With the backing of Florida’s chief financial officer, Jimmy Patronis, Ronald Rubin in 2019 was named head of the Office of Financial Regulation, part of Patronis’ Department of Financial Services, or DFS. The OFR position oversees banks, check-cashing stores and payday loan businesses. Patronis’ office also houses the Florida Office of Insurance Regulation and Division of Workers’ Compensation and handles insurance agent licensing and investigations into agents and public adjusters.

Questions about Rubin’s qualifications and demeanor arose from the start. Florida news outlets reported that Rubin had not held a job for four years prior to his appointment and had been fired from his last job as advisor to a U.S. House committee over allegations of sexual harassment. In Tallahassee, Rubin was reportedly asked to can the OFR’s general counsel and hire Kimberly Grippa, a politically connected lawyer and former wife of a local county commissioner, according to court records and multiple news stories.

Grippa, who once represented property and casualty insurers in state regulatory matters, is one of several women who had accused Rubin of sexual harassment. Rubin reportedly refused to hire Grippa as counsel. But her attorney at one point released texts that Grippa sent to a family member showing that she didn’t want to work for Rubin, anyway.

“Just had lunch with the person I was supposed to work for,” Grippa texted, according to FloridaPolitics.com. “He’s the biggest a-hole I ever met. You couldn’t pay me a million dollars to work for him.”

Patronis suspended Rubin. In July 2019 Gov. Ron DeSantis and the Florida Cabinet fired Rubin, who had refused to resign after the harassment charges surfaced. In September 2020, Grippa filed suit against Patronis, the Department of Financial Services, the governor and other state officials who had approved Rubin’s hiring. She claimed negligent hiring and negligent supervision of Rubin while he was in office.
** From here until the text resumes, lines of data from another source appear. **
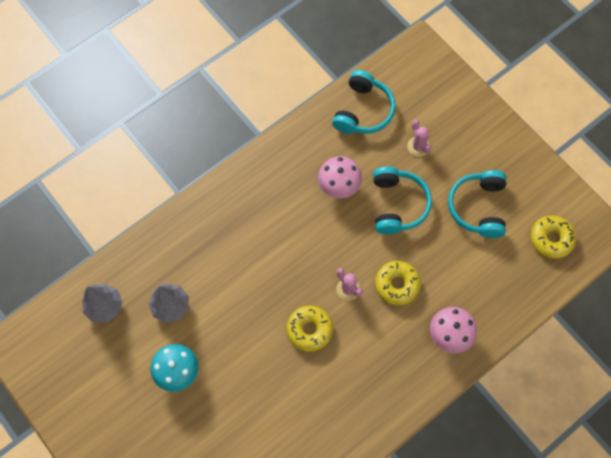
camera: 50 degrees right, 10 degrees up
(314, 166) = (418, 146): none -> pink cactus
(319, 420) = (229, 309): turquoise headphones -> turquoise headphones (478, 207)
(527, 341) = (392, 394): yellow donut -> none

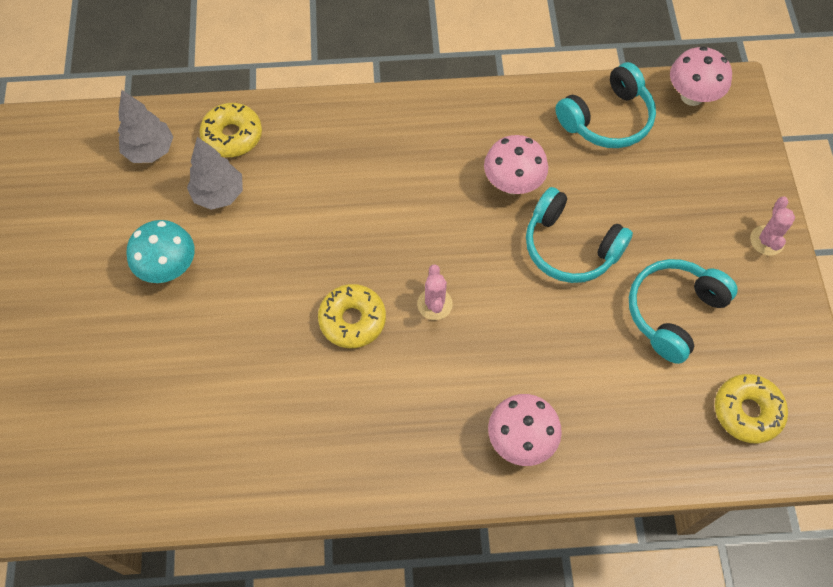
camera: 35 degrees right, 5 degrees down
(397, 205) = (570, 247): turquoise headphones -> turquoise headphones turned 90 degrees clockwise
(397, 285) = (499, 337): yellow donut -> yellow donut (232, 136)
(400, 66) = (691, 96): none -> pink mushroom
(418, 146) = (647, 197): pink cactus -> pink cactus (767, 240)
The DFS asked the Leon County Circuit Court in Tallahassee to dismiss the complaint, arguing that the state agency was protected by sovereign immunity. Circuit Judge Angela Dempsey refused to dismiss three counts of negligent hiring and supervision of Rubin.

Last week, the 1st DCA, based in Tallahassee, reversed Dempsey in part, noting that hiring of a political appointee was not a matter for the courts.

“Where one holds office at the pleasure of the appointing power and the power of appointment is coupled with the power of removal contingent only on the exercise of personal judgment by the appointing authority, then the decision to remove or dismiss is purely executive and not subject to judicial review,” the appeals court said in the per curiam opinion, quoting from a 1957 court ruling.

The court also stood on a 2004 Florida appeals court decision that held that a town’s building inspector was an appointed position, not subject to judicial review, despite complaints.

“This is precisely the area into which, under the separation of powers doctrine, courts must not intervene,” the 5th DCA wrote in its 2004 decision. “Only the voters, using the ballot box, are appropriate to second-guess the decisions of a Town Council at this level.”

Meanwhile, before Rubin left office in 2019, he made a number of allegations about Patronis’ office. He charged that he was fired in retribution for not hiring Grippa at the OFR, that the DFS was a corrupt agency, that the office had practiced extortion, had pressured Rubin’s father to make a political contribution and had released sexual harassment records illegally.

Rubin asked the state’s attorney general to investigate. Patronis denied all allegations. In May of this year, a local prosecutor’s office said it had found no wrongdoing and recommended that the inquiry be closed.

Grippa’s LinkedIn page shows that she now manages a law and mediation firm that specializes in commercial, employment and insurance law. Rubin has returned to Washington, D.C., according to news reports and his website.